TASK REQUIREMENTS >>
Copy each line of the following material that has the string "canva".

##### PROVIDED ENTRIES

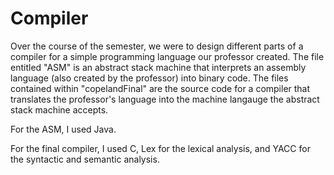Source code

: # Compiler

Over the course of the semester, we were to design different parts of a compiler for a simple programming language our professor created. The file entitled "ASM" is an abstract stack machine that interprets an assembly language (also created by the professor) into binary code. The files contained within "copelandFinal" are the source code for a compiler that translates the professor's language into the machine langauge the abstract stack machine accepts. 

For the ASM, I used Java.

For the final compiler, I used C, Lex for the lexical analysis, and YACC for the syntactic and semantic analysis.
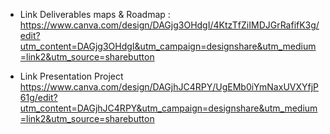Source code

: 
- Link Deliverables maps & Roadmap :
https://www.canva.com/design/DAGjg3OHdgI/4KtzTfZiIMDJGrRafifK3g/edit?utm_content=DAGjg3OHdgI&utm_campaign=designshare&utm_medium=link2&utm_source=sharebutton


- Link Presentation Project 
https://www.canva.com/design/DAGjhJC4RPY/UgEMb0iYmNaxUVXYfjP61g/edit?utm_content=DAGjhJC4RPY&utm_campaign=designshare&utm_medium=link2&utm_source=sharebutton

##########

RESULT OF THE TASK >>
https://www.canva.com/design/DAGjg3OHdgI/4KtzTfZiIMDJGrRafifK3g/edit?utm_content=DAGjg3OHdgI&utm_campaign=designshare&utm_medium=link2&utm_source=sharebutton
https://www.canva.com/design/DAGjhJC4RPY/UgEMb0iYmNaxUVXYfjP61g/edit?utm_content=DAGjhJC4RPY&utm_campaign=designshare&utm_medium=link2&utm_source=sharebutton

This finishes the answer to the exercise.